* _Requirement_:
Once you have located the line containing "(484, 847) none -> [564,1035,586,1042] ，" in the material below, return it exactly along with each line after it through the line containing "[171,1053,239,1066] tornado: ->".

* _Exercise input_:
BEGIN

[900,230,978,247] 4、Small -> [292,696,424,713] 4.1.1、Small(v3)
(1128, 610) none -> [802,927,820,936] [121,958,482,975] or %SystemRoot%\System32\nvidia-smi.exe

END
BEGIN

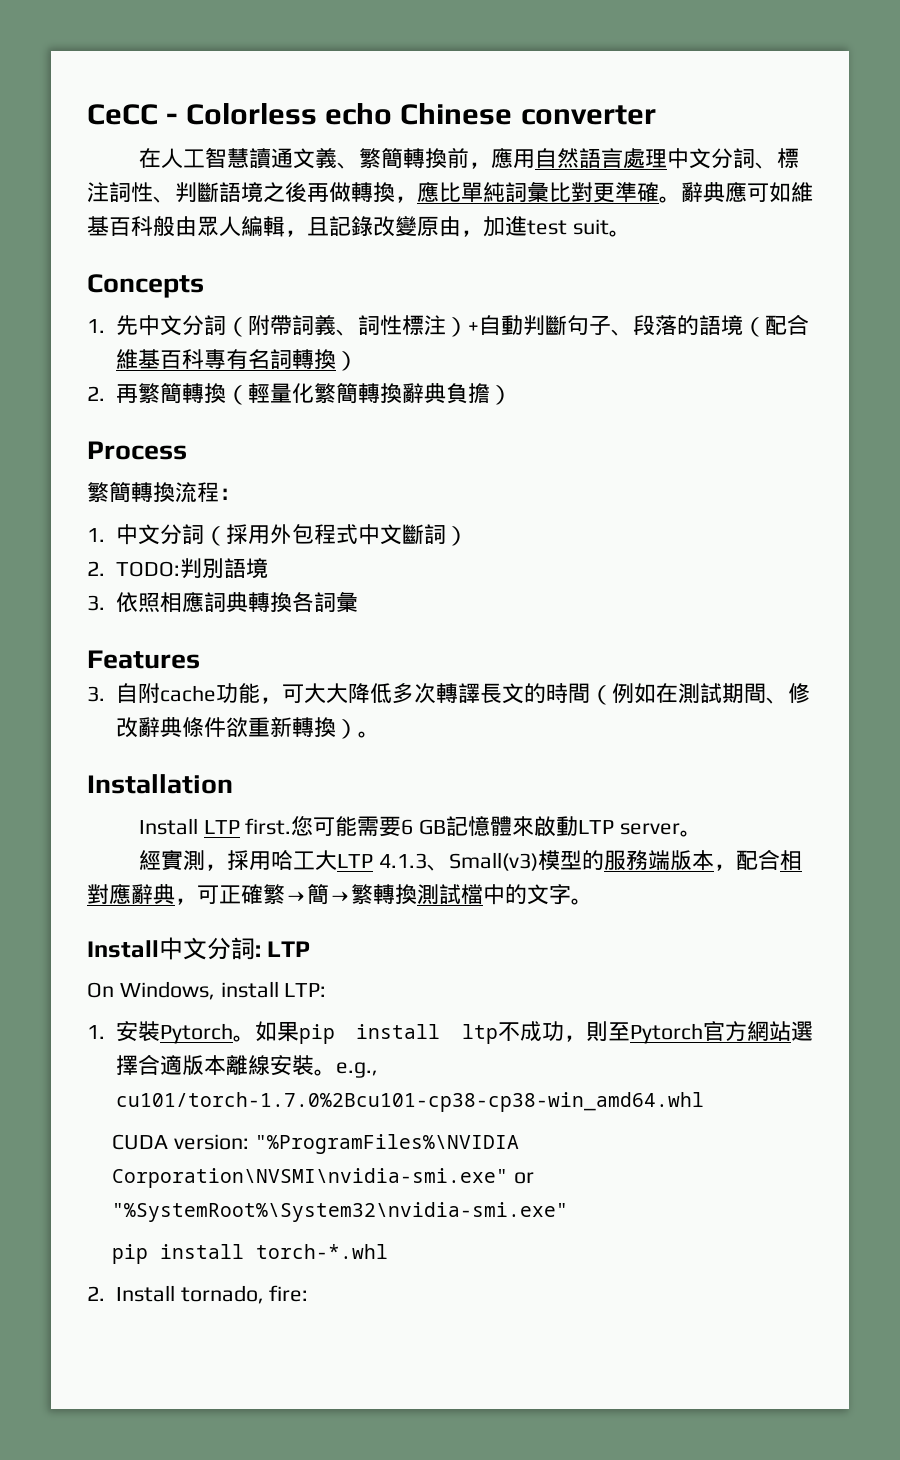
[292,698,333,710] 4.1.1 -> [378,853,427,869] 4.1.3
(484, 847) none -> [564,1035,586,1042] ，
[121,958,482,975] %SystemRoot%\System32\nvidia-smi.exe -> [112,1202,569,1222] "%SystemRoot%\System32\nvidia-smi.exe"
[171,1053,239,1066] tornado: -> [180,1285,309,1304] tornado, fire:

END

* _Response_:
(484, 847) none -> [564,1035,586,1042] ，
[121,958,482,975] %SystemRoot%\System32\nvidia-smi.exe -> [112,1202,569,1222] "%SystemRoot%\System32\nvidia-smi.exe"
[171,1053,239,1066] tornado: -> [180,1285,309,1304] tornado, fire:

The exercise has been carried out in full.